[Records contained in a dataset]
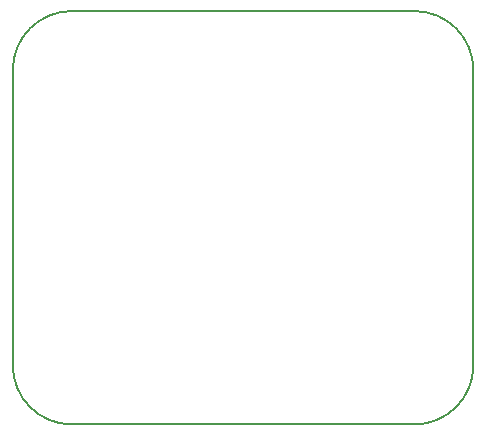
<source format=gbr>
%TF.GenerationSoftware,KiCad,Pcbnew,9.0.4*%
%TF.CreationDate,2025-10-07T14:12:27+03:00*%
%TF.ProjectId,XIaoShield,5849616f-5368-4696-956c-642e6b696361,rev?*%
%TF.SameCoordinates,Original*%
%TF.FileFunction,Profile,NP*%
%FSLAX46Y46*%
G04 Gerber Fmt 4.6, Leading zero omitted, Abs format (unit mm)*
G04 Created by KiCad (PCBNEW 9.0.4) date 2025-10-07 14:12:27*
%MOMM*%
%LPD*%
G01*
G04 APERTURE LIST*
%TA.AperFunction,Profile*%
%ADD10C,0.200000*%
%TD*%
G04 APERTURE END LIST*
D10*
X149000000Y-56500000D02*
G75*
G02*
X154000000Y-51500000I5000000J0D01*
G01*
X188000000Y-56500000D02*
X188000000Y-81500000D01*
X183000000Y-86500000D02*
X154000000Y-86500000D01*
X183000000Y-51500000D02*
G75*
G02*
X188000000Y-56500000I0J-5000000D01*
G01*
X188000000Y-81500000D02*
G75*
G02*
X183000000Y-86500000I-5000000J0D01*
G01*
X154000000Y-86500000D02*
G75*
G02*
X149000000Y-81500000I0J5000000D01*
G01*
X154000000Y-51500000D02*
X183000000Y-51500000D01*
X149000000Y-81500000D02*
X149000000Y-56500000D01*
M02*

</source>
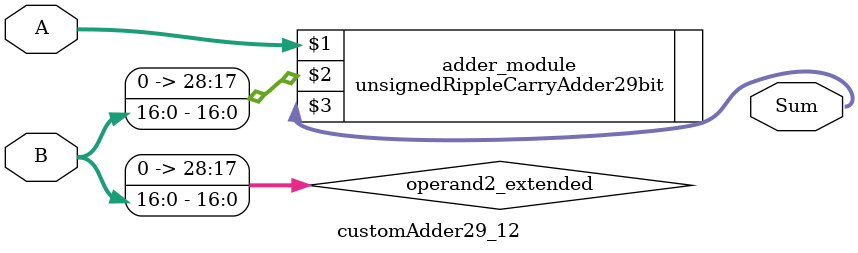
<source format=v>

module customAdder29_12(
                    input [28 : 0] A,
                    input [16 : 0] B,
                    
                    output [29 : 0] Sum
            );

    wire [28 : 0] operand2_extended;
    
    assign operand2_extended =  {12'b0, B};
    
    unsignedRippleCarryAdder29bit adder_module(
        A,
        operand2_extended,
        Sum
    );
    
endmodule
        
</source>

Exercise description -> Set down the records precisely as they appear. Any picture stays out.

Solution to this task ->
<source format=gbr>
%TF.GenerationSoftware,KiCad,Pcbnew,9.0.4*%
%TF.CreationDate,2025-10-07T14:12:27+03:00*%
%TF.ProjectId,XIaoShield,5849616f-5368-4696-956c-642e6b696361,rev?*%
%TF.SameCoordinates,Original*%
%TF.FileFunction,Profile,NP*%
%FSLAX46Y46*%
G04 Gerber Fmt 4.6, Leading zero omitted, Abs format (unit mm)*
G04 Created by KiCad (PCBNEW 9.0.4) date 2025-10-07 14:12:27*
%MOMM*%
%LPD*%
G01*
G04 APERTURE LIST*
%TA.AperFunction,Profile*%
%ADD10C,0.200000*%
%TD*%
G04 APERTURE END LIST*
D10*
X149000000Y-56500000D02*
G75*
G02*
X154000000Y-51500000I5000000J0D01*
G01*
X188000000Y-56500000D02*
X188000000Y-81500000D01*
X183000000Y-86500000D02*
X154000000Y-86500000D01*
X183000000Y-51500000D02*
G75*
G02*
X188000000Y-56500000I0J-5000000D01*
G01*
X188000000Y-81500000D02*
G75*
G02*
X183000000Y-86500000I-5000000J0D01*
G01*
X154000000Y-86500000D02*
G75*
G02*
X149000000Y-81500000I0J5000000D01*
G01*
X154000000Y-51500000D02*
X183000000Y-51500000D01*
X149000000Y-81500000D02*
X149000000Y-56500000D01*
M02*

</source>
<source format=v>

module customAdder29_12(
                    input [28 : 0] A,
                    input [16 : 0] B,
                    
                    output [29 : 0] Sum
            );

    wire [28 : 0] operand2_extended;
    
    assign operand2_extended =  {12'b0, B};
    
    unsignedRippleCarryAdder29bit adder_module(
        A,
        operand2_extended,
        Sum
    );
    
endmodule
        
</source>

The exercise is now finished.